SWEET ‘N’ SPICY CHICKEN LIVERS
“I’ve seen many variations of this genius Iraqi way of preparing chicken livers and decided to get in on the hype. They’re amazing! I’m making everyone try these and hopefully converting a few people who haven’t enjoyed chicken livers before.”
Serves 6
EASY
GREAT VALUE Preparation: 10 minutes Cooking: 15 minutes
vegetable oil 3T free-range chicken livers 750 g large onions 2, sliced garlic 2 cloves, chopped Woolworths steak-and-chops seasoning 4T paprika 2T smoked chilli flakes 1T ground coriander 1T ground cumin 1T pomegranate molasses 3T fresh coriander 30 g, chopped coriander pesto 3 T, for serving Greek yoghurt 3 T, for serving pomegranate rubies, for serving fresh basil, for serving flatbreads or rice, for serving
1 Heat the oil in a pan. Fry the chicken livers until browned and caramelised, but a little pink in the middle. Set aside.

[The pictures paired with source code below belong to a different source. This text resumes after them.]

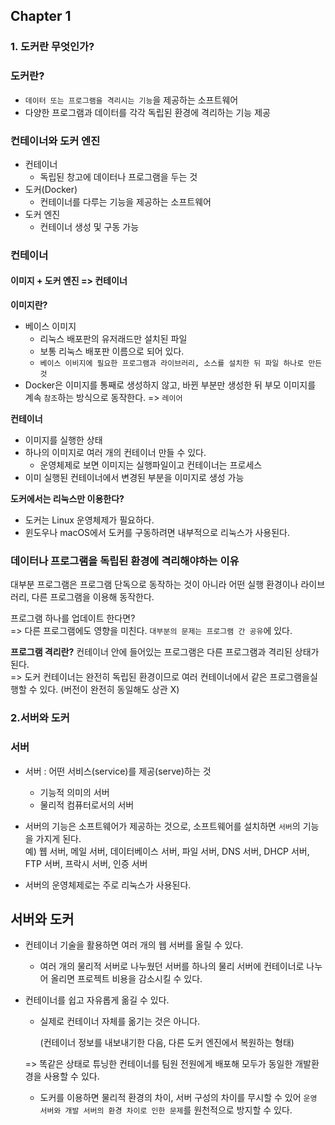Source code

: 
## Chapter 1
### 1. 도커란 무엇인가?
### 도커란?
- `데이터 또는 프로그램을 격리시는 기능`을 제공하는 소프트웨어
- 다양한 프로그램과 데이터를 각각 독립된 환경에 격리하는 기능 제공

### 컨테이너와 도커 엔진
- 컨테이너
    - 독립된 창고에 데이터나 프로그램을 두는 것
- 도커(Docker)
    - 컨테이너를 다루는 기능을 제공하는 소프트웨어
- 도커 엔진
    - 컨테이너 생성 및 구동 가능

### 컨테이너
#### 이미지 + 도커 엔진 => 컨테이너
**이미지란?**
- 베이스 이미지
    - 리눅스 배포판의 유저래드만 설치된 파일
    - 보통 리눅스 배포판 이름으로 되어 있다.
    - `베이스 이비지에 필요한 프로그램과 라이브러리, 소스를 설치한 뒤 파일 하나로 만든 것`
- Docker은 이미지를 통째로 생성하지 않고, 바뀐 부분만 생성한 뒤 부모 이미지를 계속 `참조`하는 방식으로 동작한다. => `레이어`

**컨테이너**
- 이미지를 실행한 상태
- 하나의 이미지로 여러 개의 컨테이너 만들 수 있다.
    - 운영체제로 보면 이미지는 실행파일이고 컨테이너는 프로세스
- 이미 실행된 컨테이너에서 변경된 부분을 이미지로 생성 가능

**도커에서는 리눅스만 이용한다?**
- 도커는 Linux 운영체제가 필요하다.
- 윈도우나 macOS에서 도커를 구동하려면 내부적으로 리눅스가 사용된다.

### 데이터나 프로그램을 독립된 환경에 격리해야하는 이유

대부분 프로그램은 프로그램 단독으로 동작하는 것이 아니라 어떤 실행 환경이나 라이브러리, 다른 프로그램을 이용해 동작한다.  
 
프로그램 하나를 업데이트 한다면?  
=> 다른 프로그램에도 영향을 미친다.
`대부분의 문제는 프로그램 간 공유`에 있다.

**프로그램 격리란?**
컨테이너 안에 들어있는 프로그램은 다른 프로그램과 격리된 상태가 된다.  
=> 도커 컨테이너는 완전히 독립된 환경이므로 여러 컨테이너에서 같은 프로그램을실행할 수 있다. (버전이 완전히 동일해도 상관 X)


### 2.서버와 도커
### 서버
- 서버 : 어떤 서비스(service)를 제공(serve)하는 것
    - 기능적 의미의 서버
    - 물리적 컴퓨터로서의 서버

- 서버의 기능은 소프트웨어가 제공하는 것으로, 소프트웨어를 설치하면 `서버`의 기능을 가지게 된다.  
예) 웹 서버, 메일 서버, 데이터베이스 서버, 파일 서버, DNS 서버, DHCP 서버, FTP 서버, 프락시 서버, 인증 서버

- 서버의 운영체제로는 주로 리눅스가 사용된다.

## 서버와 도커
- 컨테이너 기술을 활용하면 여러 개의 웹 서버를 올릴 수 있다.
    - 여러 개의 물리적 서버로 나누웠던 서버를 하나의 물리 서버에 컨테이너로 나누어 올리면 프로젝트 비용을 감소시킬 수 있다.
- 컨테이너를 쉽고 자유롭게 옮길 수 있다.
    - 실제로 컨테이너 자체를 옮기는 것은 아니다.

        (컨테이너 정보를 내보내기한 다음, 다른 도커 엔진에서 복원하는 형태) 

    => 똑같은 상태로 튜닝한 컨테이너를 팀원 전원에게 배포해 모두가 동일한 개발환경을 사용할 수 있다.
    - 도커를 이용하면 물리적 환경의 차이, 서버 구성의 차이를 무시할 수 있어 `운영 서버와 개발 서버의 환경 차이로 인한 문제`를 원천적으로 방지할 수 있다.
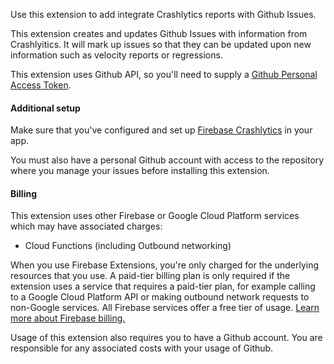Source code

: Use this extension to add integrate Crashlytics reports with Github Issues.

This extension creates and updates Github Issues with information from Crashlyitics. It will mark up issues
so that they can be updated upon new information such as velocity reports or regressions.

This extension uses Github API, so you'll need to supply a
[Github Personal Access Token](https://help.github.com/en/github/authenticating-to-github/creating-a-personal-access-token-for-the-command-line).

#### Additional setup

Make sure that you've configured and set up [Firebase Crashlytics](https://firebase.google.com/docs/crashlytics) in your app.

You must also have a personal Github account with access to the repository where you manage your issues before installing this extension.

#### Billing

This extension uses other Firebase or Google Cloud Platform services which may have associated charges:

- Cloud Functions (including Outbound networking)

When you use Firebase Extensions, you're only charged for the underlying resources that you use. A paid-tier billing plan is only required if the extension uses a service that requires a paid-tier plan, for example calling to a Google Cloud Platform API or making outbound network requests to non-Google services. All Firebase services offer a free tier of usage. [Learn more about Firebase billing.](https://firebase.google.com/pricing)

Usage of this extension also requires you to have a Github account. You are responsible for any associated costs with your usage of Github.

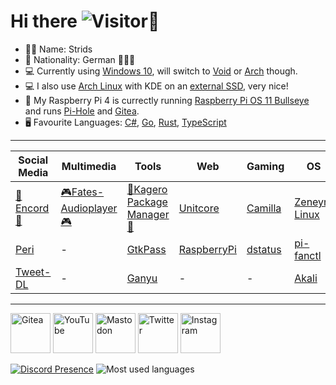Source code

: # Hi there ![Visitor](https://komarev.com/ghpvc/?username=Stridsvagn69420&color=blueviolet&style=flat&label=Visitor)👋
- 👨‍💻 Name: Strids
- 🚩 Nationality: German 🖤💖💛
- 💻 Currently using [Windows 10](https://www.youtube.com/watch?v=OTGXzgGm9BY), will switch to [Void](https://voidlinux.org/) or [Arch](https://archlinux.org/) though.
- 💻 I also use [Arch Linux](https://www.youtube.com/watch?v=qe6UKPsppBQ) with KDE on an [external SSD](https://github.com/Stridsvagn69420/Stridsvagn69420/blob/main/Linux/Arch.md), very nice!
- 📱 My Raspberry Pi 4 is currectly running [Raspberry Pi OS 11 Bullseye](https://www.raspberrypi.com/news/raspberry-pi-os-debian-bullseye/) and runs [Pi-Hole](https://github.com/pi-hole/pi-hole) and [Gitea](https://github.com/go-gitea/gitea).
- 🖥 Favourite Languages: [C#](https://youtu.be/ravLFzIguCM), [Go](https://youtu.be/446E-r0rXHI), [Rust](https://youtu.be/5C_HPTJg5ek), [TypeScript](https://youtu.be/zQnBQ4tB3ZA)

<hr>

| Social Media                                                            | Multimedia                                                                                 | Tools                                                                                                | Web                                                           | Gaming                                                | OS                                                        |
| ----------------------------------------------------------------------- | ------------------------------------------------------------------------------------------ | ---------------------------------------------------------------------------------------------------- | ------------------------------------------------------------- | ----------------------------------------------------- | --------------------------------------------------------- |
| [📱Encord📱](https://github.com/stars/Stridsvagn69420/lists/encord)     | [🎮Fates-Audioplayer🎮](https://github.com/stars/Stridsvagn69420/lists/fates-audioplayer)  | [🏮Kagero Package Manager🏮](https://github.com/stars/Stridsvagn69420/lists/kagero-package-manager)  | [Unitcore](https://github.com/Stridsvagn69420/Unitcore)       | [Camilla](https://github.com/Stridsvagn69420/Camilla) | [Zeneyra Linux](https://github.com/Zeneyra-Linux)         |
| [Peri](https://github.com/stars/Stridsvagn69420/lists/peri-autoblocker) | -                                                                                          | [GtkPass](https://github.com/Stridsvagn69420/GtkPass)                                                | [RaspberryPi](https://github.com/Stridsvagn69420/RaspberryPi) | [dstatus](https://github.com/Stridsvagn69420/dstatus) | [pi-fanctl](https://github.com/Stridsvagn69420/pi-fanctl) |
| [Tweet-DL](https://github.com/Stridsvagn69420/Tweet-DL)                 | -                                                                                          | [Ganyu](https://github.com/Stridsvagn69420/ganyu)                                                    | -                                                             | -                                                     | [Akali](https://github.com/Stridsvagn69420/Akali)         |

<hr>

<a href="https://gitea.com/Stridsvagn69420"><img alt="Gitea" title="Gitea" src="https://gitea.com/assets/img/logo.svg" width="64px" height="64px"></a>
<a href="https://www.youtube.com/channel/UCVSxHXchrTXZLGJOWYAS4_w"><img alt="YouTube" title="YouTube Channel" src="https://www.gstatic.com/youtube/img/branding/favicon/favicon_192x192.png" width="64px" height="64px"></a>
<a href="https://mastodon.social/@rog_nineteen"><img alt="Mastodon" title="Mastodon" src="https://static-cdn.mastodon.social/packs/media/icons/android-chrome-144x144-7199f4c1f32e23b1d8aedf8f9328c9b2.png" width="64px" height="64px"></a>
<a href="https://twitter.com/rog_nineteen"><img alt="Twitter" title="Twitter" src="https://abs.twimg.com/responsive-web/client-web/icon-default.ee534d85.png" width="64px" height="64px"></a>
<a href="https://www.instagram.com/rog_nineteen/"><img alt="Instagram" title="Instagram" src="https://www.instagram.com/static/images/ico/square_gradient_192.png/7c119b0c5722.png" width="64px" height="64px"></a>

[![Discord Presence](https://lanyard.cnrad.dev/api/490862024608317440)](https://discord.com/users/490862024608317440)
![Most used languages](https://github-readme-stats.vercel.app/api/top-langs/?username=Stridsvagn69420&layout=compact&count_private=true&hide_title=true&langs_count=12&theme=github_dark&hide=cmake,makefile,html,php)
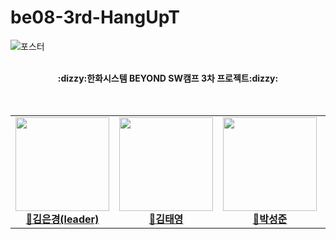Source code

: # be08-3rd-HangUpT

![포스터](https://github.com/user-attachments/assets/80bec21f-b002-4e7c-9c20-2245c84f46b4)


<div align="center">
  <br><b>:dizzy:한화시스템 BEYOND SW캠프 3차 프로젝트:dizzy:</b></br></div>

  <br>
<br>
<div align="center">
<table>
  <tbody>
    <tr> 
      <td align="center"><a href="https://github.com/kuk329"><img src="https://github.com/user-attachments/assets/d98dda52-ec09-446a-aa78-24353226f90b"width="150px;" height="150px" alt=""/><br /><b>👑김은경(leader)</b></a><br /></td>
      <td align="center"><a href="https://github.com/tyeong1102"><img src="https://github.com/user-attachments/assets/bb4e182f-913c-41a1-8ec1-f76345a06968" width="150px;" height="150px" alt=""/><br /><b>🍙김태영</b></a><br /></td>
      <td align="center"><a href="https://github.com/sjpark-08"><img src="https://github.com/user-attachments/assets/025664e3-9db9-43a0-a439-d37bce4407ea" width="150px;" height="150px"  alt=""/><br /><b>🐶박성준</b></a><br /></td>
      <td align="center"><a href="https://github.com/juhi0916"><img src="https://github.com/user-attachments/assets/d2bd6c50-beb4-4970-a97b-8994a803ec09" width="150px;" height="150px" alt=""/><br /><b>🍉이주희</b></a><br /></td>
      <td align="center"><a href="https://github.com/jeongjinjoo"><img src="https://github.com/user-attachments/assets/a2978a2e-677a-491b-bb21-5048c02a2a31" width="150px;" height="150px" alt=""/><br /><b>🧁정진주</b></a><br /></td>
      <td align="center"><a href="https://github.com/byHyen"><img src="https://github.com/user-attachments/assets/c13a4b2d-03de-4991-954d-4d60baed811b" width="150px;" height="150px" alt=""/><br /><b>🐧조혜인</b></a><br /></td>
     <tr/>
  </tbody>
</table>
</div>
<br>
<br>
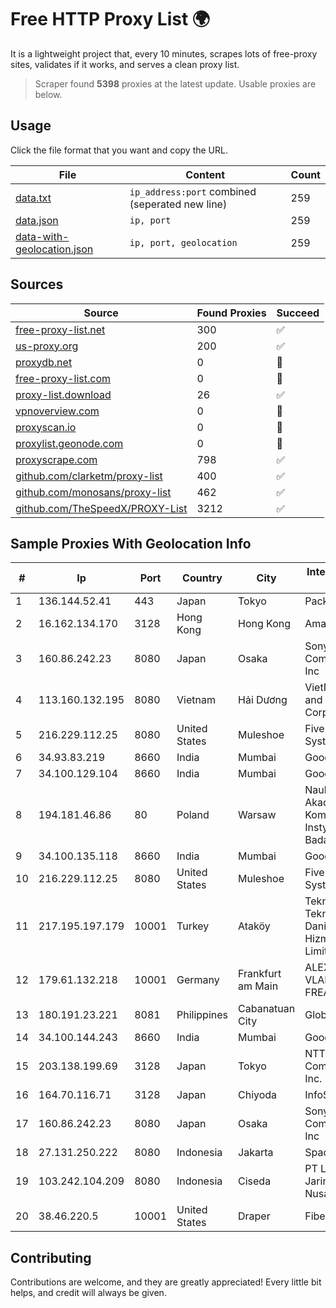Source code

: 
# Free HTTP Proxy List 🌍

It is a lightweight project that, every 10 minutes, scrapes lots of free-proxy sites, validates if it works, and serves a clean proxy list.


> Scraper found **5398** proxies at the latest update. Usable proxies are below.

## Usage

Click the file format that you want and copy the URL.


|File|Content|Count|
|----|-------|-----|
|[data.txt](https://raw.githubusercontent.com/themiralay/Proxy-List-World/master/data.txt)|`ip_address:port` combined (seperated new line)|259|
|[data.json](https://raw.githubusercontent.com/themiralay/Proxy-List-World/master/data.json)|`ip, port`|259|
|[data-with-geolocation.json](https://raw.githubusercontent.com/themiralay/Proxy-List-World/master/data-with-geolocation.json)|`ip, port, geolocation`|259|

## Sources

|Source|Found Proxies|Succeed|
|------|-------------|-------|
|[free-proxy-list.net](https://free-proxy-list.net)|300|✅|
|[us-proxy.org](https://www.us-proxy.org)|200|✅|
|[proxydb.net](http://proxydb.net)|0|🚫|
|[free-proxy-list.com](https://free-proxy-list.com/?page=&port=&type%5B%5D=http&type%5B%5D=https&up_time=0&search=Search)|0|🚫|
|[proxy-list.download](https://www.proxy-list.download/HTTP)|26|✅|
|[vpnoverview.com](https://vpnoverview.com/privacy/anonymous-browsing/free-proxy-servers)|0|🚫|
|[proxyscan.io](https://www.proxyscan.io)|0|🚫|
|[proxylist.geonode.com](https://proxylist.geonode.com/api/proxy-list?limit=300&page=1&sort_by=lastChecked&sort_type=desc&protocols=http,https)|0|🚫|
|[proxyscrape.com](https://api.proxyscrape.com/v2/?request=displayproxies&protocol=http&timeout=10000&country=all&ssl=all&anonymity=all)|798|✅|
|[github.com/clarketm/proxy-list](https://raw.githubusercontent.com/clarketm/proxy-list/master/proxy-list-raw.txt)|400|✅|
|[github.com/monosans/proxy-list](https://raw.githubusercontent.com/monosans/proxy-list/main/proxies/http.txt)|462|✅|
|[github.com/TheSpeedX/PROXY-List](https://raw.githubusercontent.com/TheSpeedX/PROXY-List/master/http.txt)|3212|✅|


## Sample Proxies With Geolocation Info

|#|Ip|Port|Country|City|Internet Service Provider|
|-|--|----|-------|----|-------------------------|
|1|136.144.52.41|443|Japan|Tokyo|Packet Host, Inc.|
|2|16.162.134.170|3128|Hong Kong|Hong Kong|Amazon.com|
|3|160.86.242.23|8080|Japan|Osaka|Sony Network Communications Inc|
|4|113.160.132.195|8080|Vietnam|Hải Dương|VietNam Post and Telecom Corporation|
|5|216.229.112.25|8080|United States|Muleshoe|Five Area Systems, LLC|
|6|34.93.83.219|8660|India|Mumbai|Google LLC|
|7|34.100.129.104|8660|India|Mumbai|Google LLC|
|8|194.181.46.86|80|Poland|Warsaw|Naukowa I Akademicka Siec Komputerowa Instytut Badawczy|
|9|34.100.135.118|8660|India|Mumbai|Google LLC|
|10|216.229.112.25|8080|United States|Muleshoe|Five Area Systems, LLC|
|11|217.195.197.179|10001|Turkey|Ataköy|Teknoboss Teknoloji VE Danismanlik Hizmetleri Limited Sirketi|
|12|179.61.132.218|10001|Germany|Frankfurt am Main|ALEXANDRU VLAD trading as FREAKHOSTING|
|13|180.191.23.221|8081|Philippines|Cabanatuan City|Globe Telecom|
|14|34.100.144.243|8660|India|Mumbai|Google LLC|
|15|203.138.199.69|3128|Japan|Tokyo|NTT PC Communications, Inc.|
|16|164.70.116.71|3128|Japan|Chiyoda|InfoSphere|
|17|160.86.242.23|8080|Japan|Osaka|Sony Network Communications Inc|
|18|27.131.250.222|8080|Indonesia|Jakarta|SpaceX Starlink|
|19|103.242.104.209|8080|Indonesia|Ciseda|PT Lintas Jaringan Nusantara|
|20|38.46.220.5|10001|United States|Draper|FiberState, LLC|



## Contributing

Contributions are welcome, and they are greatly appreciated! Every
little bit helps, and credit will always be given.

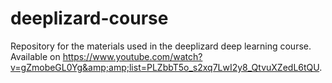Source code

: # deeplizard-course
Repository for the materials used in the deeplizard deep learning course. Available on https://www.youtube.com/watch?v=gZmobeGL0Yg&amp;amp;list=PLZbbT5o_s2xq7LwI2y8_QtvuXZedL6tQU.
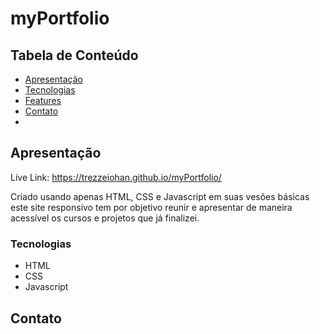 # myPortfolio

## Tabela de Conteúdo

- [Apresentação](#Apresentação)
- [Tecnologias](#tecnologias)
- [Features](#features)
- [Contato](#contato)
- 

## Apresentação
Live Link: https://trezzeiohan.github.io/myPortfolio/

Criado usando apenas HTML, CSS  e Javascript em suas vesões básicas este site responsivo
tem por objetivo reunir e apresentar de maneira acessível os cursos e projetos que já finalizei.

<!-- TODO: Add a screenshot of the live project.
    1. Link to a 'live demo.'
    2. Describe your overall experience in a couple of sentences.
    3. List a few specific technical things that you learned or improved on.
    4. Share any other tips or guidance for others attempting this or something similar.
 -->

### Tecnologias
- HTML 
- CSS
- Javascript


## Contato

<!-- TODO: Include icons and links to your RELEVANT, PROFESSIONAL 'DEV-ORIENTED' social media. LinkedIn and dev.to are minimum. -->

2 In the same pan, fry the onions, then add the garlic and steak-and-chops seasoning, paprika, chilli flakes, ground coriander and cumin. Fry for 5 minutes, or until the onions are soft, translucent and even a little charred. Gently stir in the seared chicken livers. Add the pomegranate molasses and coriander and stir once more. 3 Turn out onto a platter, then spoon over the Greek yoghurt and coriander pesto, and scatter with pomegranate rubies and fresh basil. Serve with flatbreads or rice.